### Problem requirements
Reproduce the complete listing without any deviation.
*** Opening of Recorded information ***
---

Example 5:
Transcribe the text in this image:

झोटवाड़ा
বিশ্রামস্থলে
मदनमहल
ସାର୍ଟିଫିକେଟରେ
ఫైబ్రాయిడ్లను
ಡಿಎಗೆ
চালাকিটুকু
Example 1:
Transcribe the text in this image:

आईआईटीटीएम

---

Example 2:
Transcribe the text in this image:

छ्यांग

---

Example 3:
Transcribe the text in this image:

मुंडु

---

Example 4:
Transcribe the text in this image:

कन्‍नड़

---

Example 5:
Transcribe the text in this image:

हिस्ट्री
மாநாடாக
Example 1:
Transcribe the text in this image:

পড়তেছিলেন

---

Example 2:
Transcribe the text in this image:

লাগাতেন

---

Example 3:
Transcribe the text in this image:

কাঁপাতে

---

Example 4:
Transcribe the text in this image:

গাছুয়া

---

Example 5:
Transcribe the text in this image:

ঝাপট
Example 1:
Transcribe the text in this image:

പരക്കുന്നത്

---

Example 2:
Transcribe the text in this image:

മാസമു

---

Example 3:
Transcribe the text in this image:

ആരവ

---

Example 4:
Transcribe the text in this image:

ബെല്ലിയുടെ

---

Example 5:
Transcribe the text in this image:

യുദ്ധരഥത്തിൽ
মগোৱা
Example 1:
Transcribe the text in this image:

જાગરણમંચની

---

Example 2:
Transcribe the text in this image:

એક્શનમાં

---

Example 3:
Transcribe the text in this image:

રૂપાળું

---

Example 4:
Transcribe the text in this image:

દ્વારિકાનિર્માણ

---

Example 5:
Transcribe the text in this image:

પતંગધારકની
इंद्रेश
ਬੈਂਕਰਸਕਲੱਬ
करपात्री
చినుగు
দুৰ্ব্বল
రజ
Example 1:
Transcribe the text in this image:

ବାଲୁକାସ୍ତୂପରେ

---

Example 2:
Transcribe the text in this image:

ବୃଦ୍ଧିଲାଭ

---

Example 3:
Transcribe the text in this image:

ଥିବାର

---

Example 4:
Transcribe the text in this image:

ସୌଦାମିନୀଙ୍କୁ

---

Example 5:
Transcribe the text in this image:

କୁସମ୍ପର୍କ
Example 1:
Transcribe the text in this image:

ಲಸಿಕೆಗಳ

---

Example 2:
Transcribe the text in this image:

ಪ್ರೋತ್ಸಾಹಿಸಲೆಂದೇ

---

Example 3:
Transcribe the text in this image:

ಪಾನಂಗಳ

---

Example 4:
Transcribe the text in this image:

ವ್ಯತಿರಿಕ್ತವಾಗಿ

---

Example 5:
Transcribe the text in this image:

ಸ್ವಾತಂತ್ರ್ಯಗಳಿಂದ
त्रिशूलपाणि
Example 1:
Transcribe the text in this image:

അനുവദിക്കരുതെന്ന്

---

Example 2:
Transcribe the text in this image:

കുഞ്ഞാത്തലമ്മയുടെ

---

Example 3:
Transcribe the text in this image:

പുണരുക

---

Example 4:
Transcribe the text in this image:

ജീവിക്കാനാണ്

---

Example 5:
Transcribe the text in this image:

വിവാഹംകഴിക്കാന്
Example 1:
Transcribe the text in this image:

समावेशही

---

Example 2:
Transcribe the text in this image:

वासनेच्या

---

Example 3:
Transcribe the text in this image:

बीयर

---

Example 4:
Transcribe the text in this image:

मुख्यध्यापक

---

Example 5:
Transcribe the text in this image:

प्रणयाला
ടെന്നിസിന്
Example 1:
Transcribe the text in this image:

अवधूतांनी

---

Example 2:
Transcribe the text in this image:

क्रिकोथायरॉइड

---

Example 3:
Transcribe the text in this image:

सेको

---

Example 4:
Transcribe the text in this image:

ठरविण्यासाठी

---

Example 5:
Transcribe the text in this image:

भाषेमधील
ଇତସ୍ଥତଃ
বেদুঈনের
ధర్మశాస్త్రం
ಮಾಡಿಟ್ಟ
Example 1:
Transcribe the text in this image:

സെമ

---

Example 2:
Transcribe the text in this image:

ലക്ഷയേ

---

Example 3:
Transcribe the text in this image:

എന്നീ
*** Close of Recorded information ***
### Response below
---

Example 5:
Transcribe the text in this image:

झोटवाड़ा
বিশ্রামস্থলে
मदनमहल
ସାର୍ଟିଫିକେଟରେ
ఫైబ్రాయిడ్లను
ಡಿಎಗೆ
চালাকিটুকু
Example 1:
Transcribe the text in this image:

आईआईटीटीएम

---

Example 2:
Transcribe the text in this image:

छ्यांग

---

Example 3:
Transcribe the text in this image:

मुंडु

---

Example 4:
Transcribe the text in this image:

कन्‍नड़

---

Example 5:
Transcribe the text in this image:

हिस्ट्री
மாநாடாக
Example 1:
Transcribe the text in this image:

পড়তেছিলেন

---

Example 2:
Transcribe the text in this image:

লাগাতেন

---

Example 3:
Transcribe the text in this image:

কাঁপাতে

---

Example 4:
Transcribe the text in this image:

গাছুয়া

---

Example 5:
Transcribe the text in this image:

ঝাপট
Example 1:
Transcribe the text in this image:

പരക്കുന്നത്

---

Example 2:
Transcribe the text in this image:

മാസമു

---

Example 3:
Transcribe the text in this image:

ആരവ

---

Example 4:
Transcribe the text in this image:

ബെല്ലിയുടെ

---

Example 5:
Transcribe the text in this image:

യുദ്ധരഥത്തിൽ
মগোৱা
Example 1:
Transcribe the text in this image:

જાગરણમંચની

---

Example 2:
Transcribe the text in this image:

એક્શનમાં

---

Example 3:
Transcribe the text in this image:

રૂપાળું

---

Example 4:
Transcribe the text in this image:

દ્વારિકાનિર્માણ

---

Example 5:
Transcribe the text in this image:

પતંગધારકની
इंद्रेश
ਬੈਂਕਰਸਕਲੱਬ
करपात्री
చినుగు
দুৰ্ব্বল
రజ
Example 1:
Transcribe the text in this image:

ବାଲୁକାସ୍ତୂପରେ

---

Example 2:
Transcribe the text in this image:

ବୃଦ୍ଧିଲାଭ

---

Example 3:
Transcribe the text in this image:

ଥିବାର

---

Example 4:
Transcribe the text in this image:

ସୌଦାମିନୀଙ୍କୁ

---

Example 5:
Transcribe the text in this image:

କୁସମ୍ପର୍କ
Example 1:
Transcribe the text in this image:

ಲಸಿಕೆಗಳ

---

Example 2:
Transcribe the text in this image:

ಪ್ರೋತ್ಸಾಹಿಸಲೆಂದೇ

---

Example 3:
Transcribe the text in this image:

ಪಾನಂಗಳ

---

Example 4:
Transcribe the text in this image:

ವ್ಯತಿರಿಕ್ತವಾಗಿ

---

Example 5:
Transcribe the text in this image:

ಸ್ವಾತಂತ್ರ್ಯಗಳಿಂದ
त्रिशूलपाणि
Example 1:
Transcribe the text in this image:

അനുവദിക്കരുതെന്ന്

---

Example 2:
Transcribe the text in this image:

കുഞ്ഞാത്തലമ്മയുടെ

---

Example 3:
Transcribe the text in this image:

പുണരുക

---

Example 4:
Transcribe the text in this image:

ജീവിക്കാനാണ്

---

Example 5:
Transcribe the text in this image:

വിവാഹംകഴിക്കാന്
Example 1:
Transcribe the text in this image:

समावेशही

---

Example 2:
Transcribe the text in this image:

वासनेच्या

---

Example 3:
Transcribe the text in this image:

बीयर

---

Example 4:
Transcribe the text in this image:

मुख्यध्यापक

---

Example 5:
Transcribe the text in this image:

प्रणयाला
ടെന്നിസിന്
Example 1:
Transcribe the text in this image:

अवधूतांनी

---

Example 2:
Transcribe the text in this image:

क्रिकोथायरॉइड

---

Example 3:
Transcribe the text in this image:

सेको

---

Example 4:
Transcribe the text in this image:

ठरविण्यासाठी

---

Example 5:
Transcribe the text in this image:

भाषेमधील
ଇତସ୍ଥତଃ
বেদুঈনের
ధర్మశాస్త్రం
ಮಾಡಿಟ್ಟ
Example 1:
Transcribe the text in this image:

സെമ

---

Example 2:
Transcribe the text in this image:

ലക്ഷയേ

---

Example 3:
Transcribe the text in this image:

എന്നീ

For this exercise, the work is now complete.